No dia 5 de Agosto, a imagem da Senhora das Almas da igreja de S. Pedro de Azurém, percorreu as ruas da cidade em procissão, a que se seguiu sermão de penitência e prece na igreja de Santo António dos Capuchos. Pedia-se que chovesse. Mas não choveu.
No dia 11, nova procissão, agora com a imagem do Senhor dos Passos do Campo da Feira, "acompanhada pela sua irmandade, alguns padres e imenso povo, tendo havido sermão à sua saída”. Era o terceiro dia de preces em que se rogava que, ainda nas palavras do cónego Pereira Lopes, “Deus Nosso Senhor desse chuva, pois a seca tinha sido grande, a ponto de se recear uma grande falta de pão, pois os restivos das terras secas já não davam fruto algum porque a maior parte não nasceram”. Mas continuava sem chover
No apontamento referente ao dia seguinte, 12 de Agosto, o cónego registou no seu diário:
Pelas 2 horas da tarde entrou nesta vila a milagrosa imagem do Senhor de Infias (já por outras necessidades públicas tinha vindo para a mesma) acompanhado de muitas irmandades da aldeia e imenso povo, até das Caldas de Vizela e outras povoações, ao quais se lhe reuniu muita gente da vila.
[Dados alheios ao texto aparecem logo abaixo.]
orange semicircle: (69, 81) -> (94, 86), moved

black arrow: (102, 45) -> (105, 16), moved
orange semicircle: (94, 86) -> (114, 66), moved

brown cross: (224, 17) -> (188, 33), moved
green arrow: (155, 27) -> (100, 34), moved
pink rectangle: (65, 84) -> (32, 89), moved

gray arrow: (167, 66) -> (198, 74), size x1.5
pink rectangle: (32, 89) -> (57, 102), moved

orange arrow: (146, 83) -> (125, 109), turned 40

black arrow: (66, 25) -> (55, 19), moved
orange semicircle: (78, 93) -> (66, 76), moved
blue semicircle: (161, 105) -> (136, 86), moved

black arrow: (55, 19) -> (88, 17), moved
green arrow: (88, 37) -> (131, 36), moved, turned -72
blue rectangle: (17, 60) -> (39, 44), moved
Todo este préstito, que infundia maior respeito pela Rua da Madroa e Rua das Molianas ao Toural e passando por Trás do Tanque ao terreiro de S. Francisco foi pela Rua de S. Dâmaso à Senhora da Guia, depois seguiu pela Praça da Senhora da Oliveira, Terreiro de Santa Clara ao Terreiro do Carmo, e depois pelas Ruas do Gado e de Val de Donas aos terreiros da Misericórdia, Rua de S. Domingos e Rua Travessa e se recolheu à igreja das religiosas Dominicas. Atrás da milagrosa imagem do Senhor de Infias iam três padres a cantar a Ladainha dos Santos a que o numerosíssimo povo que acompanhava respondia Ora pro Nobis. Esta procissão de preces foi certamente uma das que apresentou mais gente nesta vila pois vinha muita gente de muitas freguesias e mui distantes.
A imagem do Senhor das Chagas de Infias recolheu-se à igreja do convento de Santa Rosa do Lima, onde as religiosas dominicas ergueram as suas preces para que chovesse, “pois a seca tinha sido grande, como não havia memória de ter acontecido”.
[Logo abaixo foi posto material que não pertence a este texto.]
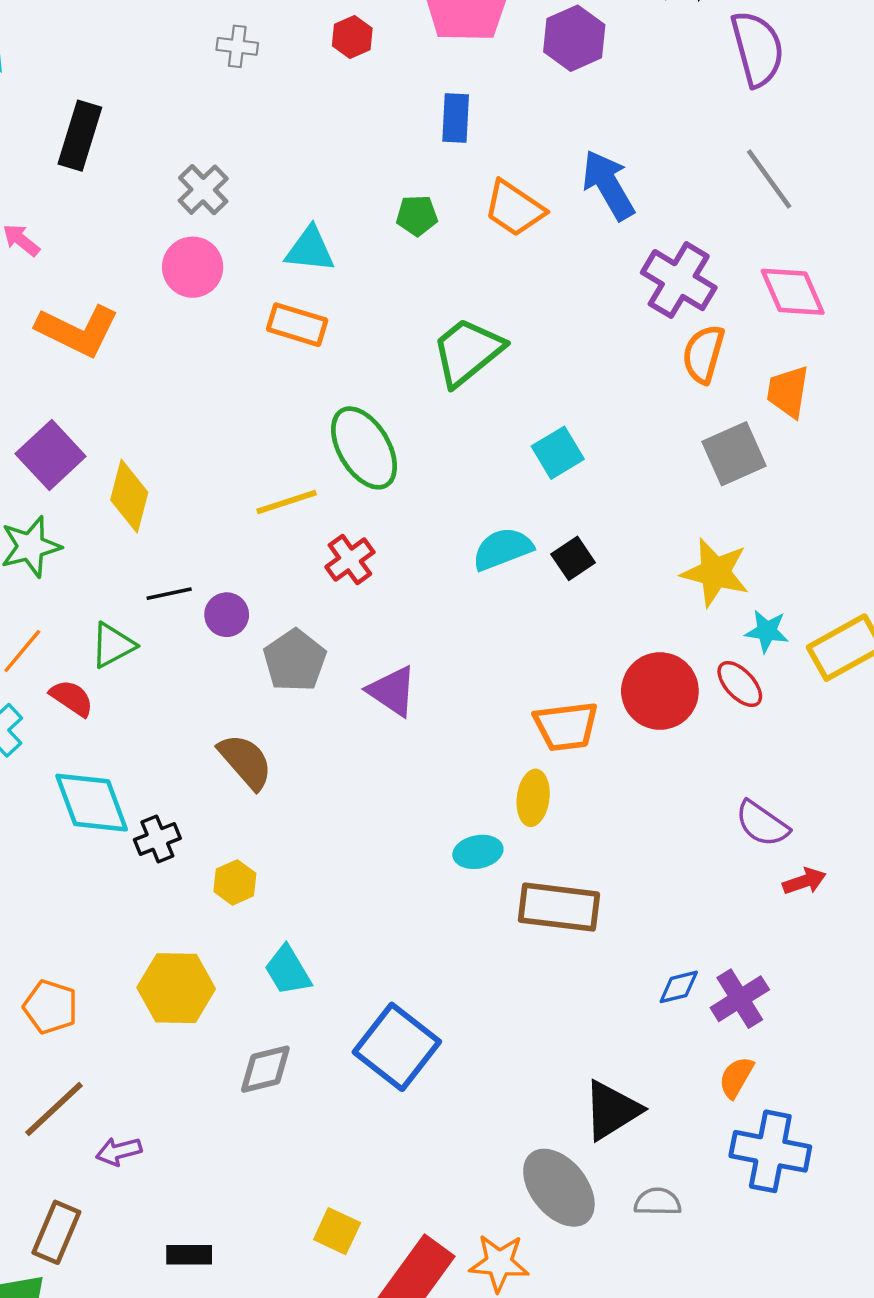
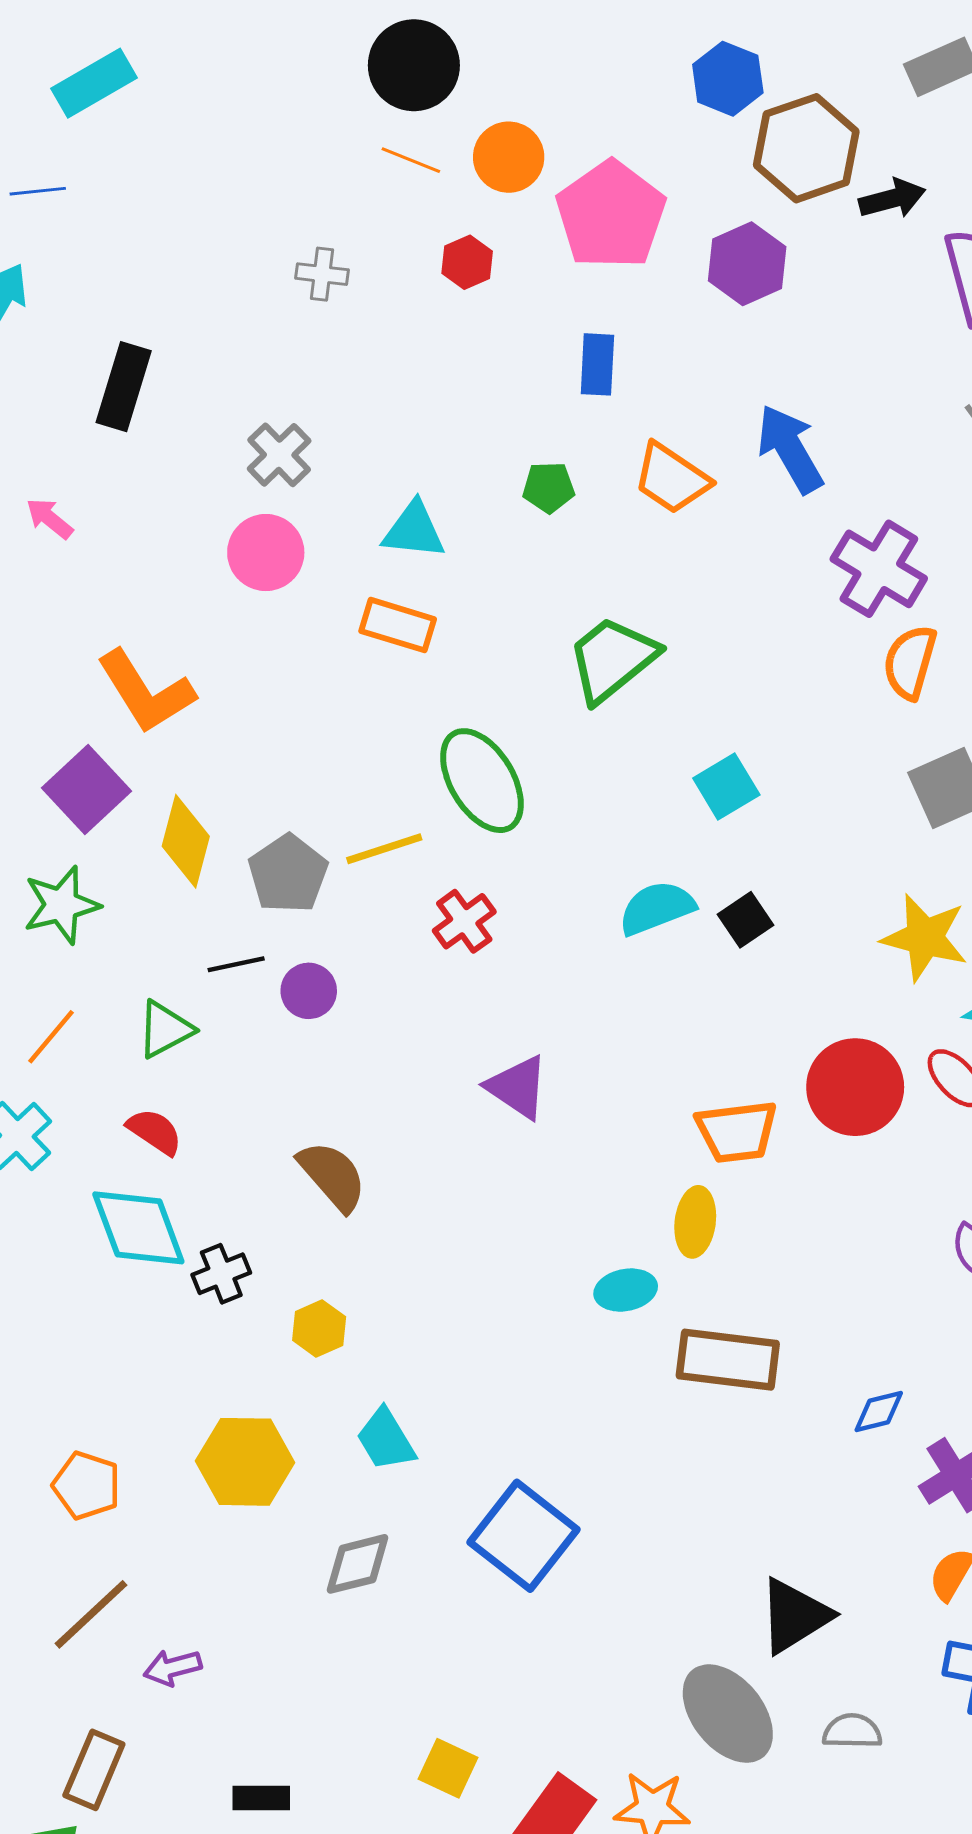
orange L-shape: (78, 331) -> (146, 692), moved, turned 32
gray pentagon: (295, 660) -> (288, 874), moved
red semicircle: (72, 698) -> (155, 1132), moved
blue diamond: (679, 987) -> (879, 1411), moved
E choveu. No dia 20 de Agosto, aconteceu o primeiro dia de chuva, depois de mais de dois meses sem cair um pingo dela na vila de Guimarães. No dia 25, houve festa. O Senhor de Infias podia regressar a casa. Lemos no diário do cónego Pereira Lopes, que João Lopes de Faria transcreveu:
Saiu em procissão da igreja das Dominicas a milagrosa imagem do Senhor de Infias, que por causa da grande seca que havia, tinha vindo para aquela. Foi acompanhado por imenso povo, tanto da vila, como da aldeia, assim como com as mesmas Irmandades que a tinham acompanhado para a vila. A procissão foi festiva e seguiu o mesmo caminho que tinha seguido quando veio.